The promised Mumbai essay:


Amidst the bustle of a weekend evening at a Mumbai beach, S. and I sat together, looking out at the ocean, feeling the grittiness of sand between our toes, smelling the salty air that carried scents of different street foods, punctuating our conversation with long moments of silence. Periodically, a child would come and ask us for money, or a vendor would try selling us chanas. We would decline, then lapse into silence. I would remark how much I loved looking at the ocean because of the sense of freedom and vastness it offered me. He would remark that he enjoyed looking at the ocean just because. One of us would point out a certain person on the beach, perhaps someone who stopped her walk every 20 meters to strike a couple of yogic poses, and we would share a laugh. I thought of the absolute comfort this particular friendship affords me: we can talk for hours, or we can be silent together, and neither situation is uncomfortable.


In one of our silent moments, a middle-aged man approached us. I noticed that his clothes looked a little worn but not tattered. His shirt was buttoned wrong, though, and for some reason, that made me uncomfortable. The man looked directly at S. and started talking about something—his family, someone who died on the beach, things I couldn’t understand. He talked in a mix of English, Hindi, and Marathi, rambled for ten minutes or more, periodically bursting into tears. My initial concern slowly turned to confusion, then to impatience. I couldn’t follow a word of the conversation, so I looked helplessly at my friend, but he was looking straight at the stranger and seemed to be listening intently. I began running sand through my fingers and looking out at the ocean again, with a periodic sideways glance at these two men, so different in every way, engaged in the strangest conversation. Later, while the man was sitting at some distance from us and sobbing, I whispered to S. that I didn’t understand a word. ” “Neither do I,” he responded, “but I just wanted to listen.”

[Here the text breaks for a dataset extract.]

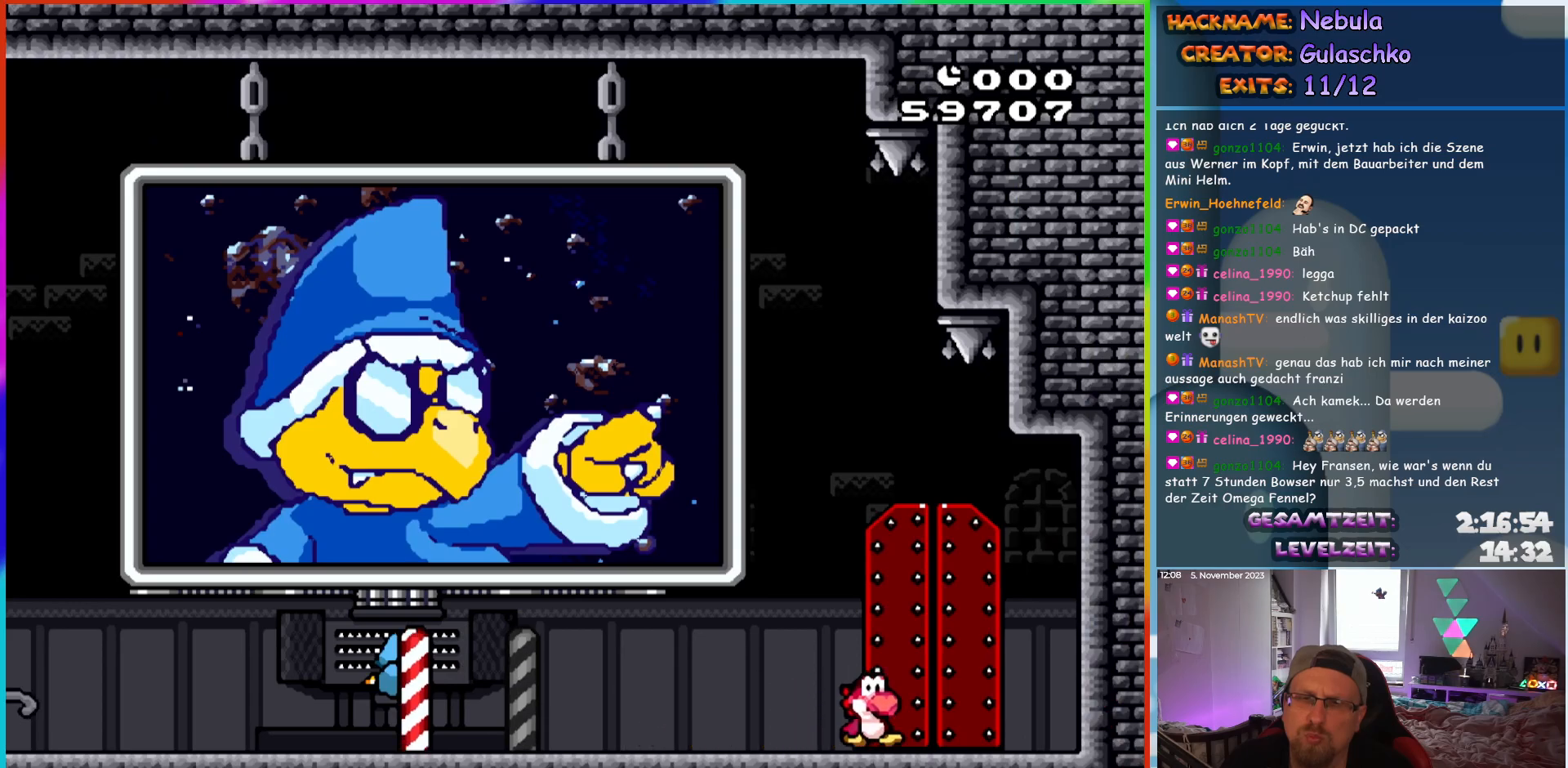
{"buttons": ["Y"], "events": []}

The words stunned me. Between S. and me, I'm usually the people person, the relationship builder. But here he was, quietly teaching me the simplest and most important foundation of every relationship. What a beautiful heart, I thought, a heart that knows that words may not matter but the act of being there for someone does.


I’ve often thought back to that moment. It makes me wonder what the act of listening means, what it means to be listened to even by a complete stranger, and why it means so much. It makes me think of the countless conversations that S. I have had over the years, of all the times when I was sad or joyful and he had no words to offer me; he listened even when he didn't understand. And it makes me smile at the memory of a young man I know so well, a young man who often claims not to have a heart but who taught me one of the heart’s most important lessons.